- [Exercise description]: Once the line with "right elbow: (112, 182)" is found in the entries below, repeat it and each following line exactly, up to and including the line with "left ankle: (72, 337)". Add no other lines.

- [Record set]:
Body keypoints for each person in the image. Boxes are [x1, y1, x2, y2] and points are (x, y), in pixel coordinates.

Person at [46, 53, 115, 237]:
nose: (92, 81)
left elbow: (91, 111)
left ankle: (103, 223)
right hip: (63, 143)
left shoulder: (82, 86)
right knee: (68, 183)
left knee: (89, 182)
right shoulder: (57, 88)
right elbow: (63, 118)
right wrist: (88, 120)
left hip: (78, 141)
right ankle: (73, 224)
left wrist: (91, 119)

==

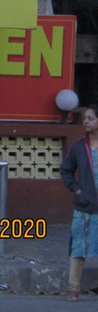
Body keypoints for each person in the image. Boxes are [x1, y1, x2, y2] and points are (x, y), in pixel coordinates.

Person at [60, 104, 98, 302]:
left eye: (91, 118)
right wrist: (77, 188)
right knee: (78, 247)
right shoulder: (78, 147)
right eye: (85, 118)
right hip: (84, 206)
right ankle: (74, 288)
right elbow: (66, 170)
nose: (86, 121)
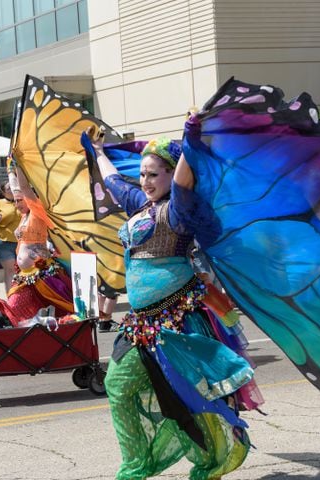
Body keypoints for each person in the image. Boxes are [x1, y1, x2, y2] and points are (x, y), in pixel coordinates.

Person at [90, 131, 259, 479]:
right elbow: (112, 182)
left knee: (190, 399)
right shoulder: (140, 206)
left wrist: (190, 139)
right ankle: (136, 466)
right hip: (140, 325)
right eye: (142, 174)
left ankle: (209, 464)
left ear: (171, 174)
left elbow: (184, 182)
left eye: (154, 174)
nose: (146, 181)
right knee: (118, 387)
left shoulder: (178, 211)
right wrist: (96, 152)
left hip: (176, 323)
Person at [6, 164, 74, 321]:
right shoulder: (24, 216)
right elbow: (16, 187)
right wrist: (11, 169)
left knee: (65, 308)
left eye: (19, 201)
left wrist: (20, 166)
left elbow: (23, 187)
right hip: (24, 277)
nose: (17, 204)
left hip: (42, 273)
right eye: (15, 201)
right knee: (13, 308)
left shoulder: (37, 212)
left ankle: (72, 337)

- [Written response]:
right elbow: (112, 182)
left knee: (190, 399)
right shoulder: (140, 206)
left wrist: (190, 139)
right ankle: (136, 466)
right hip: (140, 325)
right eye: (142, 174)
left ankle: (209, 464)
left ear: (171, 174)
left elbow: (184, 182)
left eye: (154, 174)
nose: (146, 181)
right knee: (118, 387)
left shoulder: (178, 211)
right wrist: (96, 152)
left hip: (176, 323)
Person at [6, 164, 74, 321]:
right shoulder: (24, 216)
right elbow: (16, 187)
right wrist: (11, 169)
left knee: (65, 308)
left eye: (19, 201)
left wrist: (20, 166)
left elbow: (23, 187)
right hip: (24, 277)
nose: (17, 204)
left hip: (42, 273)
right eye: (15, 201)
right knee: (13, 308)
left shoulder: (37, 212)
left ankle: (72, 337)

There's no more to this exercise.